La mesure de suspension met donc en échec les clauses pénales, les clauses résolutoires et toutes autres stipulations ou dispositions applicables en cas de retard de règlement ou de non-paiement du loyer.

Pendant toute la période visée, le propriétaire bailleur devra « subir » le non-paiement du loyer sans pouvoir mettre en œuvre quelque mesure coercitive que ce soit à l’égard de son locataire. 

La suspension des loyers : une fausse bonne idée ?

Si l’on comprend le soulagement du locataire qui en grande difficulté financière, n’a pas – ou peu – à se préoccuper du paiement du loyer de ses locaux professionnels ou commerciaux ; il ne faut pas oublier :

  • Les conséquences pour le propriétaire bailleur,
  • Le fait que les loyers « suspendus » restent dus.

Il est donc impératif d’instaurer un dialogue entre propriétaire et locataire pour organiser conjointement la reprise des paiements et particulièrement les conditions d’apurement de la dette locative.

Le locataire qui suspend le paiement des loyers doit en effet garder à l’esprit qu’il s’agit d’une situation transitoire et que lorsqu’elle prendra fin il devra :

  • Reprendre le règlement des loyers et des charges,
  • Et régler les loyers « suspendus » pendant la période de confinement.

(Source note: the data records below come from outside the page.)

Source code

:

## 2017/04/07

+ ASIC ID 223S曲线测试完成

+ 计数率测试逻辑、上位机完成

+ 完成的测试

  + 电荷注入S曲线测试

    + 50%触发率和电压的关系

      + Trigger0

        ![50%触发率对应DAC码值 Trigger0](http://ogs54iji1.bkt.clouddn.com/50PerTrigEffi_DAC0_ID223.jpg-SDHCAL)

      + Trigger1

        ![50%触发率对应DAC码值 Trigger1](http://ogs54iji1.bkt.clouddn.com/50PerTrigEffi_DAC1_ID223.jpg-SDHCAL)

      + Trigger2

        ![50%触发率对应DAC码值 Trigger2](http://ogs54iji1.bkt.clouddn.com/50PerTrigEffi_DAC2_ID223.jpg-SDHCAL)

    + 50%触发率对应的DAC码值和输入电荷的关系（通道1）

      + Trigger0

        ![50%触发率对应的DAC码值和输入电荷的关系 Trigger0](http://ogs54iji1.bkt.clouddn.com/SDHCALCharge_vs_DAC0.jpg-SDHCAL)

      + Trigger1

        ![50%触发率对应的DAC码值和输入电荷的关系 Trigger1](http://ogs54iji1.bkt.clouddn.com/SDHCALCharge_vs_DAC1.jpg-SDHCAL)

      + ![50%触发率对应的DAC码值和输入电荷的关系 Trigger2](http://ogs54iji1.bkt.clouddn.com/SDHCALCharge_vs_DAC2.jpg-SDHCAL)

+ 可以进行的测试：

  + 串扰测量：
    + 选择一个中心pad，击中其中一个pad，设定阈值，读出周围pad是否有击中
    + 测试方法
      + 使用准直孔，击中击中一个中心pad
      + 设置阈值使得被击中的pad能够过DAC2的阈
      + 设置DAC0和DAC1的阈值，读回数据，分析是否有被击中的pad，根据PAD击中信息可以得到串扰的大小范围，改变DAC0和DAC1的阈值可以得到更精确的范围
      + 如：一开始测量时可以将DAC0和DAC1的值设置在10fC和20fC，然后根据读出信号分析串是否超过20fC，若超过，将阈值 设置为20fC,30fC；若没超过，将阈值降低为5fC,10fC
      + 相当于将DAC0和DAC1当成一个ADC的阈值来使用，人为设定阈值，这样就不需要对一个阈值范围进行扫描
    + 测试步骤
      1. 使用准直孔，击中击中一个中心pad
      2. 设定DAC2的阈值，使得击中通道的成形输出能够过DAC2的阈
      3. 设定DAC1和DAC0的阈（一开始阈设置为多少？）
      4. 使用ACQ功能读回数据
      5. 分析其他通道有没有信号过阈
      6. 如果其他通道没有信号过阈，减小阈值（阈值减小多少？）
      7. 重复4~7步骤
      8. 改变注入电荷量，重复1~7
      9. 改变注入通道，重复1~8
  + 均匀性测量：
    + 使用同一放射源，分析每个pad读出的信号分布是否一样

Le locataire devra aussi se souvenir que les paiements qu’il effectuera seront affectés au règlement des dettes les plus anciennes, conformément aux règles d’imputation des paiements. En d’autres termes, les sommes réglées après la fin du confinement seront imputées sur les loyers de mars, avril, mai éventuellement et ce n’est que lorsqu’il aura réglé les loyers et les charges dus pour la période de confinement que les sommes que le locataire versera au propriétaire seront affectées aux loyers dus postérieurement à la période de confinement.

Or, ces loyers, qui seront dus postérieurement à la fin du confinement, ne bénéficient d’aucune mesure spécifique de sorte que le propriétaire, qui observerait une situation d’impayés, pourra faire application des clauses du bail qui prévoient des pénalités de retard, la résiliation du bail, la garantie de la caution, etc.